Now, he’s working with a core team of 30 professionals around the world with about 200 total racing enthusiasts closely following the project’s development (you can join them here). Nicolas is confident his open-access racecar is ready for some F1 action and is currently seeking investors to get it built ASAP. We recently caught up with him to find out how the design has improved over the past year and learn about Onshape’s role in helping him pursue his goals.
Q: Tell us about your new F1 model that you designed completely in Onshape. What’s changed since the original design?
A: Well, this car is designed for the new 2017 race regulations. The wheels and tires are 25 percent bigger, which has a big impact on the aerodynamics. The diffuser is bigger as well and the car has got more of a “V” shape from the top view. So all in all, it's got more downforce and more drag because of the wheels. It's quite a bit of change.
Q: How do bigger wheels change the character of the race?
A: So the car will go about four to five seconds faster, which puts more demands on the driver. Bigger tires also give more mechanical grip which allows the drivers to follow each other better. So it's done for the spectacle. And to make Formula 1 a more challenging sport for the drivers.
Q: How has Onshape changed how you approach design?
A: One of the most helpful things has been the branching and merging. We’ve done a lot of tests (CFD simulations). Think of doing 20 separate tests as 20 different branches, and then coming out of these 20 tests, you've got maybe four or five winners, four or five changes that are positive. Then you create a new version by merging these four or five positive branches into a new design. And that's really powerful. With the merging aspect of the work being automated, it limits the number of potential errors that normally occurs when you do that sort of work.
Q: How is merging different when using traditional file-based CAD?
A: Well, that process is very manual. You might have a team of designers looking at certain tests and then finding some positive changes on the geometry. Merging those changes relies on people communicating which pieces of geometry have to be incorporated in the master model. When we do this in the industry normally, you have to be physically side by side and talk to each other. Otherwise, you will miss some changes. With Onshape, it cannot be missed. You just give a list of branches that need to be merged, and the software does it for you.
Q: Your team has done more than 200 tests on the current design. Where are your people based?
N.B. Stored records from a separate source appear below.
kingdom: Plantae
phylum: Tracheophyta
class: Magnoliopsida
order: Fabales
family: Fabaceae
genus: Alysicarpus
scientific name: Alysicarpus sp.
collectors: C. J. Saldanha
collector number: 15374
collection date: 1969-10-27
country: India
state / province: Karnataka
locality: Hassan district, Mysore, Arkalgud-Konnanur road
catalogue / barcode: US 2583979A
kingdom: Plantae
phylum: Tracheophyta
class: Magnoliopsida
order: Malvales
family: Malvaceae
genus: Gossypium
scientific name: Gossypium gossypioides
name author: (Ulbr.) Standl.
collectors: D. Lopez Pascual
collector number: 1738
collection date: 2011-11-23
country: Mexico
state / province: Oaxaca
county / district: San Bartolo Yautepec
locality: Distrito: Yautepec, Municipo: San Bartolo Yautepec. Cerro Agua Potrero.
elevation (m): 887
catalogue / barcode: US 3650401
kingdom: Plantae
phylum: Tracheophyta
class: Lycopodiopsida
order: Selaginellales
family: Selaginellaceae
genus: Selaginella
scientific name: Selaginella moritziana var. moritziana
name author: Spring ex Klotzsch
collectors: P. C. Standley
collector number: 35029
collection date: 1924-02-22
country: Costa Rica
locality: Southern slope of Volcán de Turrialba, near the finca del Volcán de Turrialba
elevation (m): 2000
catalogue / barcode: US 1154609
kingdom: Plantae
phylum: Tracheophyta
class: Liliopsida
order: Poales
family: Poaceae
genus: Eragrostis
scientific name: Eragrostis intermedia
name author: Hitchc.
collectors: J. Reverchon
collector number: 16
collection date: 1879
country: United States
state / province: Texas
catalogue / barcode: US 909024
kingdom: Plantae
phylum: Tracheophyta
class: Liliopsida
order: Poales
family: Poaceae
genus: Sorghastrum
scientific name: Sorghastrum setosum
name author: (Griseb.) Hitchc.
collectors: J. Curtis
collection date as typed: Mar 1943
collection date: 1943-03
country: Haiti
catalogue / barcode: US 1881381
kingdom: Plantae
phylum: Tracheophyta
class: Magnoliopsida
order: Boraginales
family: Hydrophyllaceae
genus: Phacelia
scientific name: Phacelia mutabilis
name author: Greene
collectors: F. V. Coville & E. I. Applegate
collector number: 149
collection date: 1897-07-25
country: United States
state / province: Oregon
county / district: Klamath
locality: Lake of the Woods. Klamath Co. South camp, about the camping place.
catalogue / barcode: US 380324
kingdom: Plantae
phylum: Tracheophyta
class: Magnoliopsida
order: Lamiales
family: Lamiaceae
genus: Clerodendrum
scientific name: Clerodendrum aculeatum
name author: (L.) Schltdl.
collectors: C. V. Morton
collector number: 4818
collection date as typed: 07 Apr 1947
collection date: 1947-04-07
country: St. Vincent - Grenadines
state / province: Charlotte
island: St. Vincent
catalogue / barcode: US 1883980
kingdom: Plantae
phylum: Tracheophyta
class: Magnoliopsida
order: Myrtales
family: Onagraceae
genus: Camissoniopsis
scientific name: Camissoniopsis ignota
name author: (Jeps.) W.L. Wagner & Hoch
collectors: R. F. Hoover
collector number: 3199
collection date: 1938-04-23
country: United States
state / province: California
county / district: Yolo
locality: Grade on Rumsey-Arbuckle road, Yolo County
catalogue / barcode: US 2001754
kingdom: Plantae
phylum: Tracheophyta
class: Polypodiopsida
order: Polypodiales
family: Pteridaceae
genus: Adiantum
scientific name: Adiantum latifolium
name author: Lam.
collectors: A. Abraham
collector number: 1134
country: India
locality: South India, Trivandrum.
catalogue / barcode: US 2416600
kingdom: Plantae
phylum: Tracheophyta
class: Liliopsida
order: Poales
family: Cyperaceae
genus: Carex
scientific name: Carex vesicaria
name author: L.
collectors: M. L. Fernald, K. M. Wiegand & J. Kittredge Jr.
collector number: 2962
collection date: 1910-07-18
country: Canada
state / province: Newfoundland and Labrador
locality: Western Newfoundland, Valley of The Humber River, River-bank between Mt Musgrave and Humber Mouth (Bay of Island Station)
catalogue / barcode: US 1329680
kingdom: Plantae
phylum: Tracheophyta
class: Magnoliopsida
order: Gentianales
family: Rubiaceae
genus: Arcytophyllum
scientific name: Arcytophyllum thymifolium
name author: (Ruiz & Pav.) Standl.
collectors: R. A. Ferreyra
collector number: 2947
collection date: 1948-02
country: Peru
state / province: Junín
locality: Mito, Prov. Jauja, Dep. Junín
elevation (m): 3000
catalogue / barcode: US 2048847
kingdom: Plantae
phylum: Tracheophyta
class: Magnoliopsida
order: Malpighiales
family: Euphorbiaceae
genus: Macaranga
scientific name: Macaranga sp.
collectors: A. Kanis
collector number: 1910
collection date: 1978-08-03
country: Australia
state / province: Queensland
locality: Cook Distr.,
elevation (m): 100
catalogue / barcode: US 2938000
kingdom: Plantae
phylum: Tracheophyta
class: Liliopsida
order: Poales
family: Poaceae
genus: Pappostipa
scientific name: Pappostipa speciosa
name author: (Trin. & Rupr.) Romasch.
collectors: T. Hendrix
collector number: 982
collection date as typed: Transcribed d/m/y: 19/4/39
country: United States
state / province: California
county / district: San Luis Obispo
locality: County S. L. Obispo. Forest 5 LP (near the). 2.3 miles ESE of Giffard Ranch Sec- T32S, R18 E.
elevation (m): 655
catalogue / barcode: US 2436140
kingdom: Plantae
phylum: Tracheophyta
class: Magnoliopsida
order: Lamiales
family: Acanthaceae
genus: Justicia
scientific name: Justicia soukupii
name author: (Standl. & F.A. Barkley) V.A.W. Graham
A: We have people everywhere: South America, Europe, the U.S., Japan, India, Australia – and to be honest, I'm not always sure. If I don't ask them where they are, I'm not always sure where they are. Because geography is not a limitation for us. We are all connected to a chat system. We only need to know the time zone to know when we can connect.
Veteran racecar designer Nicolas Perrin hopes to introduce the world’s first open-access F1 car to the track soon.
Q: Anything surprise you so far?
A: It’s difficult to explain, but I feel a really strong connection with these people even though I've never met them! We know we can trust each other, in the same way as people who I would work with in an office.
Q: How important is real-time deployment to you? If you are introduced to somebody awesome, is it great to know that you can give them immediate access to your design?
A: Absolutely. We can have somebody starting to work only minutes after we first meet them. This is very valuable. We also don't need to have our own IT support or infrastructure. Onshape handles that for us so we can just focus on the design and collaboration aspects. We never even discuss software issues or installation issues or hardware issues. People just understand that they're coming with their own hardware. That’s the power of having Onshape.